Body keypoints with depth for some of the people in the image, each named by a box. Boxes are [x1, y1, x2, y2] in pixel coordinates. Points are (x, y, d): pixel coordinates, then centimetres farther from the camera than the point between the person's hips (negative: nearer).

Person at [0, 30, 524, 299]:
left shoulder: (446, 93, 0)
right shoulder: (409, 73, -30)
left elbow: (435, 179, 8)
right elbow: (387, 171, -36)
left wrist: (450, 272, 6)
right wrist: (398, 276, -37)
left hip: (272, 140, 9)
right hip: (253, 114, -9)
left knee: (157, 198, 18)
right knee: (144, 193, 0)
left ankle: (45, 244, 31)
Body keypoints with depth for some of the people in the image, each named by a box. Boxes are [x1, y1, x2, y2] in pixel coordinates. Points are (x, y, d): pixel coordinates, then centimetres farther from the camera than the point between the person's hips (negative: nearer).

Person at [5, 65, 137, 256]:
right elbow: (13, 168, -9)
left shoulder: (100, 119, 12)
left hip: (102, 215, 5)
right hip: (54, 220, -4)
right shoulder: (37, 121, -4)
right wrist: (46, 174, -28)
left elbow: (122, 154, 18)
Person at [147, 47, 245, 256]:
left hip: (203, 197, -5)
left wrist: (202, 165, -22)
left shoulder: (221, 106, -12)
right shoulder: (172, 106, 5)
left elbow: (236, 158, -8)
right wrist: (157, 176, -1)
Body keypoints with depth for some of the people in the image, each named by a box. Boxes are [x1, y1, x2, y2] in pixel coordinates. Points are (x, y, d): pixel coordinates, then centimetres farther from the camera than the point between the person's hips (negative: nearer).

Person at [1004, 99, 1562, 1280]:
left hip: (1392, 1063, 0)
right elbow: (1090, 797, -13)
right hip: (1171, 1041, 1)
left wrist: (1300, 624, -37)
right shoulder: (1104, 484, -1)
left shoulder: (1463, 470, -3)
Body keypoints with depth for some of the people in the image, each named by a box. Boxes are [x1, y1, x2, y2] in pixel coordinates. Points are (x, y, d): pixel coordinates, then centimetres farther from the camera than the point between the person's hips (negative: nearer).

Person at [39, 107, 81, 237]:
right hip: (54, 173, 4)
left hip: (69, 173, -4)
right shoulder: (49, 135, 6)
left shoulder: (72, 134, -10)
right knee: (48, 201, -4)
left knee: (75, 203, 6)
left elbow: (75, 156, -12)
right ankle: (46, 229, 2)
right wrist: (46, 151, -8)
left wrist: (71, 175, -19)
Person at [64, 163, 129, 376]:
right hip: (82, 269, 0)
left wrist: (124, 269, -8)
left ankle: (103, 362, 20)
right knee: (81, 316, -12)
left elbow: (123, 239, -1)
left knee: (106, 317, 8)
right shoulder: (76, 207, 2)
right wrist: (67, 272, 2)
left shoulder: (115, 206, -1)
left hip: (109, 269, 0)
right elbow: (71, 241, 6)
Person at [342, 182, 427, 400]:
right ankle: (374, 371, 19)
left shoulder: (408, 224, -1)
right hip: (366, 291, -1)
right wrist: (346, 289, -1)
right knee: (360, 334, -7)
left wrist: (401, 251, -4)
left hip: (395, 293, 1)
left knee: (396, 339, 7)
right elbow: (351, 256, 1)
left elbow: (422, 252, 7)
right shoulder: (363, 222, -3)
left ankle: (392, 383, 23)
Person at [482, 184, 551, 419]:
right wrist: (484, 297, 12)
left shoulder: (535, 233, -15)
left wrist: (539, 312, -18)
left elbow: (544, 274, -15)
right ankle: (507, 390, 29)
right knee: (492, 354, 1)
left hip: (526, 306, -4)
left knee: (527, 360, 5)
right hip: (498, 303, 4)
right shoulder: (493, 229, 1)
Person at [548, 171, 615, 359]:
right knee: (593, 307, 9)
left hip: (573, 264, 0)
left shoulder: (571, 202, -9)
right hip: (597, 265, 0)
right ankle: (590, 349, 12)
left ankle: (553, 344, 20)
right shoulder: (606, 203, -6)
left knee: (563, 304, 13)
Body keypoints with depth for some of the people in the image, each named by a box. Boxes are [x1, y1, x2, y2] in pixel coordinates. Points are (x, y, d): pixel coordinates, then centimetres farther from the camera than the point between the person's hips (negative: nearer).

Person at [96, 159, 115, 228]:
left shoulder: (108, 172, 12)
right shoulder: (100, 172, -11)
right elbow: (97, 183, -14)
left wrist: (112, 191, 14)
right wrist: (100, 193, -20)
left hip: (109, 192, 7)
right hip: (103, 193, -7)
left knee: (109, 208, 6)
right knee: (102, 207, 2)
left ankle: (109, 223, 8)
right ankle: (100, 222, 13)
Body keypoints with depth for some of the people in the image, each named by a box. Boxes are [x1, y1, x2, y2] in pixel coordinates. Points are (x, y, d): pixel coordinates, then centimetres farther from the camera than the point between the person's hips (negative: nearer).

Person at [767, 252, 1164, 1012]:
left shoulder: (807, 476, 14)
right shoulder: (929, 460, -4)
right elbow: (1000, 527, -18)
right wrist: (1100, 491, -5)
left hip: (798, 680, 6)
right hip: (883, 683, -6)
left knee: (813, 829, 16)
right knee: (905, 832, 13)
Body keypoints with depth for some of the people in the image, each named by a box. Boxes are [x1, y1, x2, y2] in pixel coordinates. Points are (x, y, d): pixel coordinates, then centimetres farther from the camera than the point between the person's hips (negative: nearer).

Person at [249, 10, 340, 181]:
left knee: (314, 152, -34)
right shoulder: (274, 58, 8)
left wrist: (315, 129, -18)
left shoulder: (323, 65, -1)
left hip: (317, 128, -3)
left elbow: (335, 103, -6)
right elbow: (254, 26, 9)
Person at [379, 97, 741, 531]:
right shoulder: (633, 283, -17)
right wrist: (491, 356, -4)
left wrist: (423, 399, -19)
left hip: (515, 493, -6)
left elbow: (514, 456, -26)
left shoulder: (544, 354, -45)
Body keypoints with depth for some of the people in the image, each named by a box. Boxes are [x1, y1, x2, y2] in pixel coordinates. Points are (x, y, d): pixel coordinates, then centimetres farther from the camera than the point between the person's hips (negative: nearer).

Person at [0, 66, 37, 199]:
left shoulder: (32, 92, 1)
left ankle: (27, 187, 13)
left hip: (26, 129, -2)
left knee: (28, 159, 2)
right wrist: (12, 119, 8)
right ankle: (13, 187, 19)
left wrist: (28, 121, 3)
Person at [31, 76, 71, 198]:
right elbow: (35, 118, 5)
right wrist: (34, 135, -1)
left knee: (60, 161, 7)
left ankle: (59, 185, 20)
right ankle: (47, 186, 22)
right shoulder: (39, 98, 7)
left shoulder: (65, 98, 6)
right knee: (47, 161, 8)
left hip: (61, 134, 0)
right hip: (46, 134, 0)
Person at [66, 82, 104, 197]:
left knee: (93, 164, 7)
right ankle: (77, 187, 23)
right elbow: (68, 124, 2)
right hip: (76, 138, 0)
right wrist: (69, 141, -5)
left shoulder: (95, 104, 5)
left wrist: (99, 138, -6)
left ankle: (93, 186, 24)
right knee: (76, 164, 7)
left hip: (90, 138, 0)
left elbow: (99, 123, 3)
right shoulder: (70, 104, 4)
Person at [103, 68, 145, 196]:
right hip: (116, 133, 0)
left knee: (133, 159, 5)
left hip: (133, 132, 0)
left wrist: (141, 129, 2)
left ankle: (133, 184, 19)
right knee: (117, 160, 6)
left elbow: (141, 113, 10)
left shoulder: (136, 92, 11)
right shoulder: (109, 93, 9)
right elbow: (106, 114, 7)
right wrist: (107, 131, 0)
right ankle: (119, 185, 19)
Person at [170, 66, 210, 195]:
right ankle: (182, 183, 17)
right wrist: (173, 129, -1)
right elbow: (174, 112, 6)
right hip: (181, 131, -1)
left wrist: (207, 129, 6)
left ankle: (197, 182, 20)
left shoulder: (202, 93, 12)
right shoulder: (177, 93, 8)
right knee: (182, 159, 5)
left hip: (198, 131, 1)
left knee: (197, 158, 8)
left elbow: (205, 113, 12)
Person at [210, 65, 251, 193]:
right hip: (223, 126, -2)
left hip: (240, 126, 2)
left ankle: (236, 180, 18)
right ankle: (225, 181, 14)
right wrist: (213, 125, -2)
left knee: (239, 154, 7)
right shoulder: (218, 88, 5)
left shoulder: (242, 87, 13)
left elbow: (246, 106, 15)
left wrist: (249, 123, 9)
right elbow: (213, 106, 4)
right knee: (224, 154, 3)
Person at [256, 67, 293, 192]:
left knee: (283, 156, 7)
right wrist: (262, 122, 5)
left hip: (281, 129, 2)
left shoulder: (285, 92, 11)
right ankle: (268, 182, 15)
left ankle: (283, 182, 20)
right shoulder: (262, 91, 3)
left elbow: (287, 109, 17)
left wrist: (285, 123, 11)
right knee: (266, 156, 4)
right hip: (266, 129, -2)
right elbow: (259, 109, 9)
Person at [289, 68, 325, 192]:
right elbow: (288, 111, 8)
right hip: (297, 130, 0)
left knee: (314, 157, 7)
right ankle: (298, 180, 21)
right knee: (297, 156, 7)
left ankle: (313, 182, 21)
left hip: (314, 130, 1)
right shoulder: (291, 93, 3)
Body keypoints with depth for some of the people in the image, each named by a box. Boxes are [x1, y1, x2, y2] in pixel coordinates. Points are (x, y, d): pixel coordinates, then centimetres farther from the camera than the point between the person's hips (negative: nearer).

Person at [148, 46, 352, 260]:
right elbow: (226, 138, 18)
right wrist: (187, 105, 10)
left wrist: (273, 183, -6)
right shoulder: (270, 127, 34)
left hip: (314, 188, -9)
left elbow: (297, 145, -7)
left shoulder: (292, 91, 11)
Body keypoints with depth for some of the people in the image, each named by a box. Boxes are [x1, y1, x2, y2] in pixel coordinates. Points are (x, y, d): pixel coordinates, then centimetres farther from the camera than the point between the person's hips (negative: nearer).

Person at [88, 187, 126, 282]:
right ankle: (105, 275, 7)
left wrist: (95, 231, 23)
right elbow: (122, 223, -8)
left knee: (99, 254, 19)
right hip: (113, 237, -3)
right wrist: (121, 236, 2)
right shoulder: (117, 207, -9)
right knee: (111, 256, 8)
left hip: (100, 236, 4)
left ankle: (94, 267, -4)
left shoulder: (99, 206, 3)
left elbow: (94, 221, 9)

**Task to carry out**
From the entries above, write out only the lines starting at the line that holds "left wrist: (423, 399, -19)" and ending at the line that holds "left shoulder: (32, 92, 1)", keeping both and matching them exactly.

**Written response**
left wrist: (423, 399, -19)
left hip: (515, 493, -6)
left elbow: (514, 456, -26)
left shoulder: (544, 354, -45)
Body keypoints with depth for some of the people in the image, each named by a box. Boxes are [x1, y1, x2, y2] in pixel coordinates. Points are (x, y, d): pixel coordinates, then centimetres farther from the camera than the point between the person's hips (negative: nearer).

Person at [0, 66, 37, 199]:
left shoulder: (32, 92, 1)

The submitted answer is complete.